In the end, it took a friend of mine to snap me out of my haze. This person was as much a stranger as anyone else, but something that he told me completely rearranged the way that I thought about myself.
He was a friend of a friend and visited for the weekend. He was a completely unbiased person in the grand scheme of things. And he told me, “Angel. Before I got here, everyone told me that you’re too much. Everyone told me that you’re this and you’re that.” This came as a surprise to me. I didn’t realize that my “friends” talked about me behind my back. I let him continue. “However, the more and more I see the situation, the more I see that you’re not too much.
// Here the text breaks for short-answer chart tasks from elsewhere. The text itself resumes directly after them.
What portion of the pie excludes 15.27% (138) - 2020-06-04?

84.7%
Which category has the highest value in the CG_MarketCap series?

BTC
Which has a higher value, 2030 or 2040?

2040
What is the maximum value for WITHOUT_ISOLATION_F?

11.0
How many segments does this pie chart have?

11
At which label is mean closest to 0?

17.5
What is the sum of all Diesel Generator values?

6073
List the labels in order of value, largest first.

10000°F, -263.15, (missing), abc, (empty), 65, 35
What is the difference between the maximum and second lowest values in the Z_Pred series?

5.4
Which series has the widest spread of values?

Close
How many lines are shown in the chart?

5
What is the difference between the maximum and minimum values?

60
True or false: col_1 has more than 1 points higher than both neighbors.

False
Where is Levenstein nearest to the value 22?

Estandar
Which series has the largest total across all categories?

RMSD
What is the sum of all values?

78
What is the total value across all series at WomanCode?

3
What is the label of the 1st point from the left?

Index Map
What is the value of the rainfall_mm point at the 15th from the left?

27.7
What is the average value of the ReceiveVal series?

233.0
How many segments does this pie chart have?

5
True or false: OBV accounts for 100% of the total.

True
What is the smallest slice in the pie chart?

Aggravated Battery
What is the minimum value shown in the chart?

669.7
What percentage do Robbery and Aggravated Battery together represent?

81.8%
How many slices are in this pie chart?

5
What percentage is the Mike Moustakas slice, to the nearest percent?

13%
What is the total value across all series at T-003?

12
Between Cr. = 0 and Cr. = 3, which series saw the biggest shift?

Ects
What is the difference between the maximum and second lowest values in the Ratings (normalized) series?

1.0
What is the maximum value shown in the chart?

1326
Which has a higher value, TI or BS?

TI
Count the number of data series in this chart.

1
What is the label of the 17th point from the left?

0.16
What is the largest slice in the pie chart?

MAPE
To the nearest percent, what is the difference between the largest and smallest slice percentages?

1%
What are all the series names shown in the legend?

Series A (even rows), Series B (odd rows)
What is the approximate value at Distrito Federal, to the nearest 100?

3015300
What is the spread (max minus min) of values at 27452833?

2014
They’re just not enough.”
His words completely touched my heart, and it triggered something that I can’t describe any other way but that he touched my soul. No one had ever said that to me before. And, from that moment forward, I believed his words.
Being “too much” is not real. There can never be too much of “you” in the world and, anyone who says otherwise, doesn’t deserve to be in your life. You are not a picture on Instagram. You do not need a filter to cover your “flaws.”
So, I encourage my extroverted readers to shine as bright as they possibly can and never apologize for it. It is okay to be yourself. It is okay to strive to be the life of the party. Don’t let others keep you from doing the things that you love.
I am merely a person. I’m an extroverted person. I’m an extroverted person named Angel L. Zayas. I don’t necessarily know who you are, but I’m sure that it’s someone special and amazing. You are not “too much.” Sometimes, others are just not enough.